There is a heated discussion on the LinkedIn discussion group “Branding 3.0” about “What is your position on brand positioning?” A number of marketing professionals on both the corporate and agency side have weighted in. Most are drawing on their experiences of what actually works and what doesn’t. Real world, not theoretical.
One of the most cogent critiques of brand positioning comes from Nick Wreden,
Nick Wreden wrote:
“Positioning” was a great theory for the mass economy, but it is about as relevant to branding today as vinyl LP is to music for the following reasons:
1. Top executives are demanding accountability from marketing. Yet “positioning” is unmeasureable. Can anyone say, “our positioning is 6% better than last year’s” or “our positioning is 2% better than our competitor’s” or, even more important, “we’re receiving a 12% ROI on our positioning.”
2. This is a peer-to-peer world, where brands are defined by customers, not by companies, based on their economic, experiential or emotional value. “Positions” are top-down, hierarchical statements from corporate execs or their agencies. Do we automatically believe what companies tell us, or do consumers form their own opinions based on the brand’s execution?
3. The theory of “positioning” is based on a false premise.
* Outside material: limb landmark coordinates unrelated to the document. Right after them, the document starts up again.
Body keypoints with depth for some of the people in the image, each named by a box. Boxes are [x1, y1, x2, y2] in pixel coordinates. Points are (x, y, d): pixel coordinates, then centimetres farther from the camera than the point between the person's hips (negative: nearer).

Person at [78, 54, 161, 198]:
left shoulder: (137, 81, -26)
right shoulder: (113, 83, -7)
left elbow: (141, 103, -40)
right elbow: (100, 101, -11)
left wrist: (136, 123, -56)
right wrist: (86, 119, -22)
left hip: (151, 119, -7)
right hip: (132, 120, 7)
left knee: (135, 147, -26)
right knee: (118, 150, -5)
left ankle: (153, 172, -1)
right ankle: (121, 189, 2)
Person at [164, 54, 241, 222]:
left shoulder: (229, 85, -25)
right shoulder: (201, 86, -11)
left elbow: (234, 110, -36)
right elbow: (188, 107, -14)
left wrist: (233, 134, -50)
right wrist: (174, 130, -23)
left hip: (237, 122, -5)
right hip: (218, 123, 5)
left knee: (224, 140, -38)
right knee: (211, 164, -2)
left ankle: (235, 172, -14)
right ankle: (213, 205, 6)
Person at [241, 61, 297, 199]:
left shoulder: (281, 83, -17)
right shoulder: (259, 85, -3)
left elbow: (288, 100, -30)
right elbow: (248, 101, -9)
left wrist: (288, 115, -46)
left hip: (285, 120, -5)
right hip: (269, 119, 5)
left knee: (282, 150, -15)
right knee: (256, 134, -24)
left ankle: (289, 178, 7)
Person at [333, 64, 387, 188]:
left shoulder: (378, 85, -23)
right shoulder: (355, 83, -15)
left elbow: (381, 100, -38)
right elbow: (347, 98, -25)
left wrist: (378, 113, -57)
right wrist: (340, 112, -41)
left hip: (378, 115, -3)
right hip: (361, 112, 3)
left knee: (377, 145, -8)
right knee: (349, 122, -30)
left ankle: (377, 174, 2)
It basically assumes your mind is like a parking lot, and all a brand has to do is to drive itself into an empty parking space in your mind. What consumer, bombarded by 5K messages a day, has empty slots for your brand?
4. Marketing strategies must be customer-centric. Yet “positioning” theory, with its emphasis on competition (always be 1 or 2 in the mind, find a “position” not occupied by competitors, etc.) is shaped by the competition. Success will always be defined by how proactive you are in respect to customers, not about how reactive you are to competition.
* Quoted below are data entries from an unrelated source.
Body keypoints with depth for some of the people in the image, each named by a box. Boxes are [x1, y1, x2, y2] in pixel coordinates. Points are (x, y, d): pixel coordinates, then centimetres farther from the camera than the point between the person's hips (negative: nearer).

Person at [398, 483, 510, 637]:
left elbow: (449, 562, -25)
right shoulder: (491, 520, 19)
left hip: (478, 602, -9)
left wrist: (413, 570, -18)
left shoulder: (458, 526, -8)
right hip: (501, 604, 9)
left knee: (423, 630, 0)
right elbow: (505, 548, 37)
On the discussion board there are also a number of passionate defenders of the brand positioning model. One of the best and smartest is Carlos Carrion. He was one of the executives at Telefonica during the pivotal years when the company consolidated dozens of local brands into a single Telefonica brand. The success of that branding strategy is evident today in the enduring strength of the Telefonica brand.
Thank you for picking this up. I wrote the above on the fly, but if I had to re-do it, I would add two more bullets:
Lack of competitive advantage: Every agency promises “positioning” skills. Every new CMO promises to “re-position” the company. Even dry cleaners and other small businesses are urged to “position” themselves. If you are following the same “strategy” as everyone else, how can you differentiate yourself? In other words, if you buy into the “blue ocean” way of thinking, how are you going to achieve new inroads into new markets using the same 40-year-old path everyone else is following?
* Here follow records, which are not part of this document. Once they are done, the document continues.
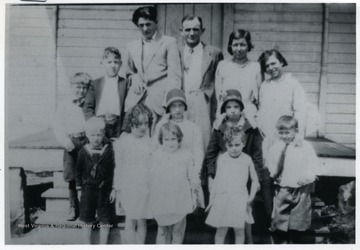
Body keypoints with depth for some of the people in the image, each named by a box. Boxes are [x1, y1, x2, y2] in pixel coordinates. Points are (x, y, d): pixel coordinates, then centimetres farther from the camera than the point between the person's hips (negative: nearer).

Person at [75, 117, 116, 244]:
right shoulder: (83, 152, -5)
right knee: (87, 220, 9)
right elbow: (78, 171, 4)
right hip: (88, 188, 0)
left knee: (104, 220, 8)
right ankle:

Risk of losing touch with markets: If you accept the fact that markets are turbulent and fast-changing, then “positioning” yourself in relation to the market and competitors is a dangerous proposition. This helps explain why “re-positioning” activities are as common as dandelions after a spring rain. It is better to understand how the resources of an organization can best meet the economic, emotional and experiential requirements of customers.
Again, the easiest ways to date yourself as a creature of the ’80s is to wear plaid pants or proclaim your faith in “positioning.”
Nick, thank you for the additional thoughts on Positioning.
As for those plaid pants…are you trying to tell me I’ve made a fashion faux-pas?